┌─ Excerpt

Consider turning CBMEM console into a persistent ring buffer |
|||||
Issue descriptionIt seems to me that we keep running into situations where it would be really useful to grab the firmware log from one or two boots ago... such as when a dogfood system has gone into recovery mode but we want to know exactly why (and the recovery reason isn't enough). Also, I have recently been thinking about extending CBMEM console into ARM TF to log runtime issues, and logging a panic in there wouldn't be very useful if it gets immediately overwritten on reboot. Wouldn't it be much more useful if we considered the console a persistent ring buffer where we just keep appending? Even though CBMEM is laid out dynamically, in practice the area will almost always fall onto the same location. We could just do a quick sanity check on initialization to see if the existing header is valid (length within bounds and stuff, maybe a new magic number), and if it is append the current boot to the end of it. (For extra credit we could do the same thing with the pre-CBMEM SRAM buffer on non-x86 devices to also catch boot attempts that rebooted before CBMEM init.) We'd maybe need to talk to privacy about how much of that we can still include in the feedback report, but otherwise I don't see any problems this could cause. Anyone else?

└─
┌─ Record extracts

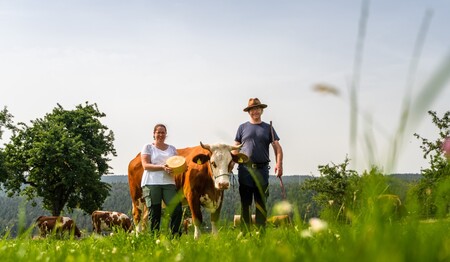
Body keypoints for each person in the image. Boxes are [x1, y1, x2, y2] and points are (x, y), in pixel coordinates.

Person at [234, 98, 284, 234]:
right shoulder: (242, 127)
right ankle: (244, 232)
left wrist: (279, 164)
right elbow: (235, 149)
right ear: (249, 112)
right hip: (245, 170)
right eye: (252, 109)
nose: (255, 111)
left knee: (261, 203)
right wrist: (230, 163)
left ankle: (260, 233)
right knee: (245, 203)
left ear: (261, 110)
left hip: (262, 170)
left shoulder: (268, 128)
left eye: (257, 108)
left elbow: (278, 149)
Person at [141, 123, 182, 237]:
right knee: (155, 212)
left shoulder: (172, 149)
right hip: (151, 182)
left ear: (166, 134)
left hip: (169, 183)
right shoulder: (148, 147)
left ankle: (175, 237)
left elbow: (176, 165)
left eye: (163, 132)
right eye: (158, 132)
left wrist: (181, 168)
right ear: (154, 134)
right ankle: (155, 238)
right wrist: (162, 167)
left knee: (176, 210)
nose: (160, 134)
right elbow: (145, 165)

└─

### Directions:
A: Summarize the CBMEM console issue in two sentences.
B: Pick up the CBMEM console issue after its last sentence and keep writing.
You won't need the data here.

### Task-by-task answers:
A: The issue proposes turning the CBMEM console into a persistent ring buffer that keeps appending across boots, so that logs from earlier boots, such as the reason a dogfood system went into recovery mode or a panic logged from ARM TF, aren't immediately overwritten on reboot. Because CBMEM almost always lands in the same location, initialization could check whether the existing header is valid and, if so, append the current boot, though privacy would need to be consulted about what can go into the feedback report.

B:
,
Oct 20 2016
Assigning to Stefan for triage. I can take this on myself the next time I have time for something (which might be a while :/ ), but I'd be happy to advise/review someone else doing it, too (I don't think it would really be all that complicated). @Aaron: You already see where the device rebooted because it always starts at "\n\ncoreboot-XXX <stage> starting...", right? So you can just count the number of reboots backwards in both firmware log and syslog to correlate stuff. It might be nice to also print RTC timestamps in the firmware log in addition to that (e.g. we could just have elog_add_event_raw() print out the timestamp that it is fetching anyway).
,
Oct 20 2016
dates/times are super helpful in there for sure. on x86 resume we also go through the same paths. They only slightly differ towards the end of ramstage. My personal preference is to stitch dmesg and firmware logs together, but we've never managed to do that in Chrome OS.
,
Oct 20 2016
Right... for x86 I hope there's enough in the log to tell the difference between boot and resumes (maybe we can make it more obvious/consistent somehow). I think the stitching you describe could be attempted as a follow-up to this but is mostly independent. The persistent ring buffer would still be very useful to catch multiple reboots that didn't go all the way through to the kernel. And then you could maybe add an upstart task or modify rsyslogd to extract the log, inject it into the right place in syslog and clear the CBMEM buffer on every boot. Another option might be to delegate this to log analysis tools. The Android Bug Tool that now supports Chrome OS feedback reports already has this feature where it can combine multiple logs into a single timestamp-ordered view. Maybe we could teach it how to interleave the bios_log part of the report with the others.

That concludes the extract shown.